Nel Macellum di Pompei, che affaccia sul foro di Pompei, sono state allestite e collocate, in questi giorni, tre teche con i calchi delle vittime dell’eruzione del Vesuvio. Cosa sono esattamente questi corpi chiari, di gesso? Cosa sta al centro di essi?
Ce lo spiegano gli archeologi del Parco archeologico di Pompei.
“Nel corso degli scavi di Pompei sono stati rinvenuti i resti di oltre mille vittime dell’eruzione del 79 d.C. Durante la prima fase eruttiva gli abitanti che non si erano allontanati in tempo dalla città rimasero intrappolati negli ambienti invasi da pomici e lapilli o furono investiti dai crolli provocati dal materiale eruttivo depositatosi fino a un’altezza di circa tre metri; di queste vittime si sono rinvenuti soltanto gli scheletri. Successivamente un flusso piroclastico, ad alta temperatura, investì Pompei a grande velocità, riempiendo gli spazi non ancora invasi dai materiali vulcanici e provocando la morte istantanea per shock termico di chi era ancora in città. I corpi di queste vittime rimasero nella posizione in cui erano stati investiti dal flusso piroclastico, e il materiale cineritico solidificatosi ne ha conservato l’impronta dopo la decomposizione. Poco più di un centinaio di calchi sono realizzati a partire dal 1863, grazie al metodo perfezionato da Giuseppe Fiorelli.”

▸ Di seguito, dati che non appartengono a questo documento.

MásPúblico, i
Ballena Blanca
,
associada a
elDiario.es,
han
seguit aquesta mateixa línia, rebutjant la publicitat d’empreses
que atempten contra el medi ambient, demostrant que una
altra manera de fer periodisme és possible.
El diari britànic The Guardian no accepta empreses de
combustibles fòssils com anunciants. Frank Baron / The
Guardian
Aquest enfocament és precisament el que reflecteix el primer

“I calchi delle vittime, esposti in vetrine di metallo e vetro, sono molto ammirati già nel primo “Museo Pompeiano”, allestito da Fiorelli nel 1873-1874. I numerosi calchi realizzati nel corso del Novecento sono invece generalmente lasciati a vista sul luogo del rinvenimento, in vetrine o protetti da tettoie”.
“Nel 1984 – spiegano gli esperti del Parco archeologico di Pompei – fu utilizzata invece una diversa tecnica per la riproduzione dei calchi : fu realizzato infatti un calco in resina eseguito su una delle vittime venute alla luce in un ambiente della Villa di Lucius Crassius Tertius di Oplontis. Quest’ultimo sistema sperimentato integra il metodo del calco in gesso ideato da Fiorelli con quello della fusione a cera della statuaria in bronzo, permettendo di realizzare un calco trasparente che rende visibile lo scheletro, consentendo l’individuazione e il recupero di gioielli e oggetti che le vittime portavano con sé al momento della fuga.

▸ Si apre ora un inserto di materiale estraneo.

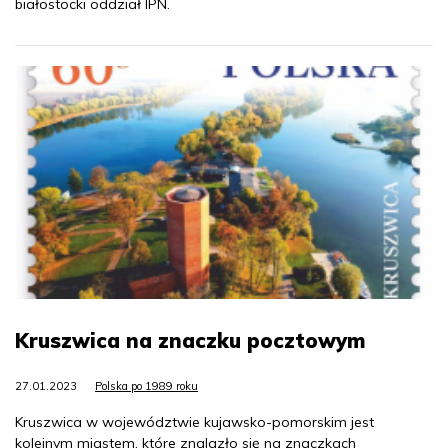
białostocki oddział IPN.
Kruszwica na znaczku pocztowym
27.01.2023
Polska po 1989 roku
Kruszwica w województwie kujawsko-pomorskim jest
kolejnym miastem, które znalazło się na znaczkach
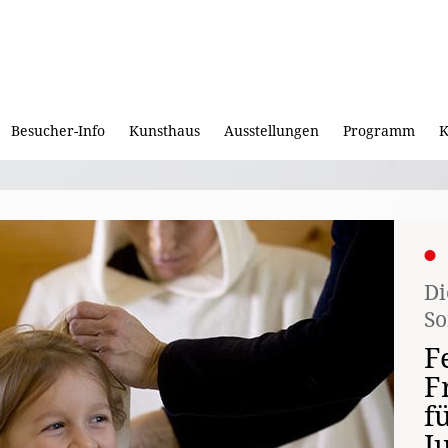
Besucher-Info
Kunsthaus
Ausstellungen
Programm
K
Di
So
F
F
f
J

Le fasi di realizzazione di un calco
(disegni di U. Cesino)
“Il metodo ideato da Giuseppe Fiorelli ed utilizzato tuttora per la realizzazione di calchi è molto semplice. La cenere, indurita, costituisce quello che viene comunemente chiamato “tuono”, uno strato molto resistente. – affermano gli studiosi del Parco archeologico di Pompei – E’ in questa cenere indurita che spesso gli archeologi rinvengono dei vuoti, causati dalla decomposizione di sostanze organiche: può trattarsi di elementi in legno come mobili, infissi, oggetti ma anche di corpi degli individui.

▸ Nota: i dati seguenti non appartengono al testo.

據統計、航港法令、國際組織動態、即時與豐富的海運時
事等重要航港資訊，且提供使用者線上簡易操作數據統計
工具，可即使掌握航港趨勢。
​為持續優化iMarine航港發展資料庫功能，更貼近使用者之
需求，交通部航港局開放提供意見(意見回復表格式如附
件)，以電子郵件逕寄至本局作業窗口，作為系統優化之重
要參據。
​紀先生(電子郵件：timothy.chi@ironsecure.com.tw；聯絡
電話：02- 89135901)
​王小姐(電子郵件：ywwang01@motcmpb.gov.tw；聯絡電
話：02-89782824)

Nel vuoto viene quindi versata una miscela di gesso ed acqua fino a riempirlo totalmente. Lasciato asciugare il gesso, si può procedere nello scavo e si mette in luce ciò che aveva determinato il vuoto: la cenere indurita ha conservato infatti, come uno stampo, il volume, la forma e la posizione dell’oggetto o del corpo che era stato sepolto”.
“Questa impronta di gesso solidificato è chiamato calco. Può includere alcune parti che non si sono decomposte, per esempio le ossa dell’individuo o gli oggetti in metallo che indossava o recava con sè; può presentare sulla superficie l’impronta della trama dei tessuti che lo ricoprivano e che si sono anch’essi decomposti o di cui restano talvolta solo minime tracce.
In questi particolari casi dunque, a differenza di tutti gli altri siti archeologici, non si conservano solo gli scheletri degli individui, ma addirittura la loro forma reale, il loro aspetto esterno, il loro abbigliamento, le loro fattezze, i loro gesti, anche se quelli tragici della loro agonia”.